**THE PROBLEM**
Please copy out the lines of the rows below verbatim, starting at the line that contains "order: Fabales" and ending at the line that contains "common name: Ohio buckeye", with both of those lines included.

**LISTED ENTRIES**
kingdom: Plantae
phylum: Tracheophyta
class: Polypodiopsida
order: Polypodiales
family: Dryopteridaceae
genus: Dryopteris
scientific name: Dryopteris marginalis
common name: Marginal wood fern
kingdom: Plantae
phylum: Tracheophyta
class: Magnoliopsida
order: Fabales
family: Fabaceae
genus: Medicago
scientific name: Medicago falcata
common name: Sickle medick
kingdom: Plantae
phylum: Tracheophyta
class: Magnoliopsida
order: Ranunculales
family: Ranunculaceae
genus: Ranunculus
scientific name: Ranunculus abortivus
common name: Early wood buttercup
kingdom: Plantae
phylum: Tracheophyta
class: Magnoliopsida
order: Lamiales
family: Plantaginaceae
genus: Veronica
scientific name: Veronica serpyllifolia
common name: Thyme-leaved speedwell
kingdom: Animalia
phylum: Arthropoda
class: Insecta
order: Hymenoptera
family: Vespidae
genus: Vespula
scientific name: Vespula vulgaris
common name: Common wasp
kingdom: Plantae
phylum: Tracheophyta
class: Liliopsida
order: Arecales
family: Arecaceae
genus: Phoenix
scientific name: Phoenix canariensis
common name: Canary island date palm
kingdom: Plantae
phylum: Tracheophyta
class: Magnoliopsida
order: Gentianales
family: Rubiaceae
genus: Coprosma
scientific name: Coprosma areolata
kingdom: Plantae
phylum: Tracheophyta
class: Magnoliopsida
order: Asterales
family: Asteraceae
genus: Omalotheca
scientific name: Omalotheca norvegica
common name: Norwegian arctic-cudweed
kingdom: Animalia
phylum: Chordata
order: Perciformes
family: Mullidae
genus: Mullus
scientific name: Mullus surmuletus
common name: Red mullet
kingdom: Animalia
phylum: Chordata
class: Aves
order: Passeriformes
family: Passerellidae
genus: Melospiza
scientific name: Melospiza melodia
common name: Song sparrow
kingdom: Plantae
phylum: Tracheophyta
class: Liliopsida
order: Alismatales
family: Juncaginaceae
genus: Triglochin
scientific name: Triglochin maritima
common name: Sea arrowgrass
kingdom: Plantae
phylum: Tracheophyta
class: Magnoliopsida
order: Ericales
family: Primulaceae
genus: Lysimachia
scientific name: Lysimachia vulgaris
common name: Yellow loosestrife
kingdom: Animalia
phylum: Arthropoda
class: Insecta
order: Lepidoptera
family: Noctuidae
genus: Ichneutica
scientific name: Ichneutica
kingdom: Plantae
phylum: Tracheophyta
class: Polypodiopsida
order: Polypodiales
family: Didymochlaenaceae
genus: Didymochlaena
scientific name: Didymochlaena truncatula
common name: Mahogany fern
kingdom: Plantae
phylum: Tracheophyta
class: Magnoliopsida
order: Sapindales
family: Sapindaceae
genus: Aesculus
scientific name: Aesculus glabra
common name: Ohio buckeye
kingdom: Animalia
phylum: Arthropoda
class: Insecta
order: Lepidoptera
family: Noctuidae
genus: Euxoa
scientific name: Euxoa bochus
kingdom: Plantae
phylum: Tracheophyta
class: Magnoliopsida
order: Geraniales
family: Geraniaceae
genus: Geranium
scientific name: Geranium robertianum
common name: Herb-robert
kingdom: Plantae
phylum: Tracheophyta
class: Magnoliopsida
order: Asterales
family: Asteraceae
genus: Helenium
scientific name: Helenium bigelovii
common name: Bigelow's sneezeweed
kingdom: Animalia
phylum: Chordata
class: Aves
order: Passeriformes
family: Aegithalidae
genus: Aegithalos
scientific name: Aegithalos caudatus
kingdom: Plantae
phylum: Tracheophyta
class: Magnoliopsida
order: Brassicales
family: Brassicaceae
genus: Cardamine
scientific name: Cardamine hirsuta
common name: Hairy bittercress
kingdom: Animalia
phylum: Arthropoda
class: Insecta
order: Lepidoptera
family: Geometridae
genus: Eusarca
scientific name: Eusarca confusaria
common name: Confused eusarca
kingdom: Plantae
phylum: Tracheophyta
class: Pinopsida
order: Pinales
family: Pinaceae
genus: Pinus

**ANSWER TO THIS EXERCISE**
order: Fabales
family: Fabaceae
genus: Medicago
scientific name: Medicago falcata
common name: Sickle medick
kingdom: Plantae
phylum: Tracheophyta
class: Magnoliopsida
order: Ranunculales
family: Ranunculaceae
genus: Ranunculus
scientific name: Ranunculus abortivus
common name: Early wood buttercup
kingdom: Plantae
phylum: Tracheophyta
class: Magnoliopsida
order: Lamiales
family: Plantaginaceae
genus: Veronica
scientific name: Veronica serpyllifolia
common name: Thyme-leaved speedwell
kingdom: Animalia
phylum: Arthropoda
class: Insecta
order: Hymenoptera
family: Vespidae
genus: Vespula
scientific name: Vespula vulgaris
common name: Common wasp
kingdom: Plantae
phylum: Tracheophyta
class: Liliopsida
order: Arecales
family: Arecaceae
genus: Phoenix
scientific name: Phoenix canariensis
common name: Canary island date palm
kingdom: Plantae
phylum: Tracheophyta
class: Magnoliopsida
order: Gentianales
family: Rubiaceae
genus: Coprosma
scientific name: Coprosma areolata
kingdom: Plantae
phylum: Tracheophyta
class: Magnoliopsida
order: Asterales
family: Asteraceae
genus: Omalotheca
scientific name: Omalotheca norvegica
common name: Norwegian arctic-cudweed
kingdom: Animalia
phylum: Chordata
order: Perciformes
family: Mullidae
genus: Mullus
scientific name: Mullus surmuletus
common name: Red mullet
kingdom: Animalia
phylum: Chordata
class: Aves
order: Passeriformes
family: Passerellidae
genus: Melospiza
scientific name: Melospiza melodia
common name: Song sparrow
kingdom: Plantae
phylum: Tracheophyta
class: Liliopsida
order: Alismatales
family: Juncaginaceae
genus: Triglochin
scientific name: Triglochin maritima
common name: Sea arrowgrass
kingdom: Plantae
phylum: Tracheophyta
class: Magnoliopsida
order: Ericales
family: Primulaceae
genus: Lysimachia
scientific name: Lysimachia vulgaris
common name: Yellow loosestrife
kingdom: Animalia
phylum: Arthropoda
class: Insecta
order: Lepidoptera
family: Noctuidae
genus: Ichneutica
scientific name: Ichneutica
kingdom: Plantae
phylum: Tracheophyta
class: Polypodiopsida
order: Polypodiales
family: Didymochlaenaceae
genus: Didymochlaena
scientific name: Didymochlaena truncatula
common name: Mahogany fern
kingdom: Plantae
phylum: Tracheophyta
class: Magnoliopsida
order: Sapindales
family: Sapindaceae
genus: Aesculus
scientific name: Aesculus glabra
common name: Ohio buckeye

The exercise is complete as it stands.